## Data for analysis
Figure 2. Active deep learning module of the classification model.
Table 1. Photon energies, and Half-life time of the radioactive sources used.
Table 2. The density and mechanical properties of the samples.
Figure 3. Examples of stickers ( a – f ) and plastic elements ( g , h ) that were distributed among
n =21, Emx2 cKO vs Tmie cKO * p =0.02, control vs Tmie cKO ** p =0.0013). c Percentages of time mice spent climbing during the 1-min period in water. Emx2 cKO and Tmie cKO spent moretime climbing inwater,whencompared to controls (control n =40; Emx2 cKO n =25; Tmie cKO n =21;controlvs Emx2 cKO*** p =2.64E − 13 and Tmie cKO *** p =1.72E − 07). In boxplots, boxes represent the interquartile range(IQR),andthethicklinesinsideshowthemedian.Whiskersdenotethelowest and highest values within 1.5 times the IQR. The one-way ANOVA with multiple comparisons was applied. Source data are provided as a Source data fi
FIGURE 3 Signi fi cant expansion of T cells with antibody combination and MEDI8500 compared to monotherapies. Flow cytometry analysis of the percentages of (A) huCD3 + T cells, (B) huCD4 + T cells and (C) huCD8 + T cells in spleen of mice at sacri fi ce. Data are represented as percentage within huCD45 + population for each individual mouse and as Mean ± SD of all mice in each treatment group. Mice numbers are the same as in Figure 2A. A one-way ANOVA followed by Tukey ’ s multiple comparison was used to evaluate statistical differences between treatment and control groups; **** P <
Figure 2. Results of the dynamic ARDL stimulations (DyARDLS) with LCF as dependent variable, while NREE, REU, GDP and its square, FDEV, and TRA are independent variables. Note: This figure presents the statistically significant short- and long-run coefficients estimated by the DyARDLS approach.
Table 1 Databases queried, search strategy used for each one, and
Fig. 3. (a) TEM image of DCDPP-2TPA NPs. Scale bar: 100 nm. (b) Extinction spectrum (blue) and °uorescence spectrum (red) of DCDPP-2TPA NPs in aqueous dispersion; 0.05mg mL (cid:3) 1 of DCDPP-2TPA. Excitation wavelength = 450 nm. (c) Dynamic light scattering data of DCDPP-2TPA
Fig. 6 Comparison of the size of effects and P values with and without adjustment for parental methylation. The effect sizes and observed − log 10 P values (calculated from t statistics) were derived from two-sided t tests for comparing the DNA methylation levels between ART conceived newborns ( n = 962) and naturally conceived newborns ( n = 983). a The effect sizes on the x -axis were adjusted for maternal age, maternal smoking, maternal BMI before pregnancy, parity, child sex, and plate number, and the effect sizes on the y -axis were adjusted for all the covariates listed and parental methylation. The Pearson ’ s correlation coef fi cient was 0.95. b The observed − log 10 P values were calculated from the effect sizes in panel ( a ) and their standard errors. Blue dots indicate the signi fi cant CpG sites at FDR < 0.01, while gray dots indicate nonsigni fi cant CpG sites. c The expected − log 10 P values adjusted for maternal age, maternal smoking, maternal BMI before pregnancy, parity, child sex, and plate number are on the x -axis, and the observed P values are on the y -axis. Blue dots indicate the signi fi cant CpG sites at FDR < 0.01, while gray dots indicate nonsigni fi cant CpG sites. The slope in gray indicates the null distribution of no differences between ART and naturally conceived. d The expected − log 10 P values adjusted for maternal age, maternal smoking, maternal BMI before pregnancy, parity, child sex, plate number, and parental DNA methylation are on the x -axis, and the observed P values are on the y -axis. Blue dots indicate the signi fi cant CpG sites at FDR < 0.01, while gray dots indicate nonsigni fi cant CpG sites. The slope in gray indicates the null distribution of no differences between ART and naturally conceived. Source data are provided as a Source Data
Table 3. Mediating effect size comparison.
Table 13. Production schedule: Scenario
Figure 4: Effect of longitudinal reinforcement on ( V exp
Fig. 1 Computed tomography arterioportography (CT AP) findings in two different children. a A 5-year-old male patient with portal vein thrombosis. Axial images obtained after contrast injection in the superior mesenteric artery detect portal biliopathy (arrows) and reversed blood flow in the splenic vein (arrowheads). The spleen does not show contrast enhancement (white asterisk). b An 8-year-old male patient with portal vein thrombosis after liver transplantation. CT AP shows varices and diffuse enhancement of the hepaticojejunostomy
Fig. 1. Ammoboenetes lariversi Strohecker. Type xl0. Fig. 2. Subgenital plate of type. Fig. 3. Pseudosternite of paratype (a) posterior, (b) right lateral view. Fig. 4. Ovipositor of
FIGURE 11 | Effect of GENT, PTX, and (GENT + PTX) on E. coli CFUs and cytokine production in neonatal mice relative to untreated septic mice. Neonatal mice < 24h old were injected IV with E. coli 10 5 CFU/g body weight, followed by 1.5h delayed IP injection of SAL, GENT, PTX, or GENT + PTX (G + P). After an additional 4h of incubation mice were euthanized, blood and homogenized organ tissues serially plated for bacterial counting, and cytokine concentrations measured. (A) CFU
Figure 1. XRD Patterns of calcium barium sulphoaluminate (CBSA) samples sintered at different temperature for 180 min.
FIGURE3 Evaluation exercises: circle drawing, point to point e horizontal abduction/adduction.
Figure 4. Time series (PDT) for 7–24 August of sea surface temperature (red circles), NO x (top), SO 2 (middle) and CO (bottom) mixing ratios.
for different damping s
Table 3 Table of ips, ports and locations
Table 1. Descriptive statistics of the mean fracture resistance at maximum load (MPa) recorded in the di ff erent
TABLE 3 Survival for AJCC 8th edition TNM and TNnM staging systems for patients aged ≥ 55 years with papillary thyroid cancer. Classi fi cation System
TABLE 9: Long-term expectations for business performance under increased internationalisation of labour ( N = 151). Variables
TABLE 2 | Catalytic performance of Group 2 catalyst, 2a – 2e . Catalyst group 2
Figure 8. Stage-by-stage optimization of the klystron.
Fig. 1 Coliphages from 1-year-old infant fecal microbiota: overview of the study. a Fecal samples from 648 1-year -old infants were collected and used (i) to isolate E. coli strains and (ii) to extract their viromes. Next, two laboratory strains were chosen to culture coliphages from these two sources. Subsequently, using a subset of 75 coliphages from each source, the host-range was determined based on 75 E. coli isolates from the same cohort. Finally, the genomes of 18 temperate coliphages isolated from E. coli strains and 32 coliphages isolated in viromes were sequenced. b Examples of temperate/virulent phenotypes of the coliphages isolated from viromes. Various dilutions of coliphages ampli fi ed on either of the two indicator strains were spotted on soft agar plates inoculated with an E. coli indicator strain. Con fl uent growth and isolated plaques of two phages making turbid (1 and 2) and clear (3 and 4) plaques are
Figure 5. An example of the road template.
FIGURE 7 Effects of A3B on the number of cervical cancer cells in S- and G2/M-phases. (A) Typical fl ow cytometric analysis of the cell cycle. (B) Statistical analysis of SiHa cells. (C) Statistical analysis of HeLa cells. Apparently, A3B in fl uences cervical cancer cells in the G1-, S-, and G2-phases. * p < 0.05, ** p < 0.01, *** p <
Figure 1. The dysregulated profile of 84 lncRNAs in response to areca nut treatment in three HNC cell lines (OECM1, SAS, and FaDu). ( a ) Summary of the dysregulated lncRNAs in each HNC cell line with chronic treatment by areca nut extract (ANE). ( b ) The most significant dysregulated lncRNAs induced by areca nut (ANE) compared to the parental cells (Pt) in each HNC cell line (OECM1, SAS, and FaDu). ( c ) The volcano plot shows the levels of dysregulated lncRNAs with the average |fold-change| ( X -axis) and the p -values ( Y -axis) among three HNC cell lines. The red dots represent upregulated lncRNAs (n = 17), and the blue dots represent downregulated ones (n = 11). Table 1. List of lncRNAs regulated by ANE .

## Work task
For each line in the records that holds "performance", show that line as it stands.

## Solution to this exercise
TABLE 9: Long-term expectations for business performance under increased internationalisation of labour ( N = 151). Variables
TABLE 2 | Catalytic performance of Group 2 catalyst, 2a – 2e . Catalyst group 2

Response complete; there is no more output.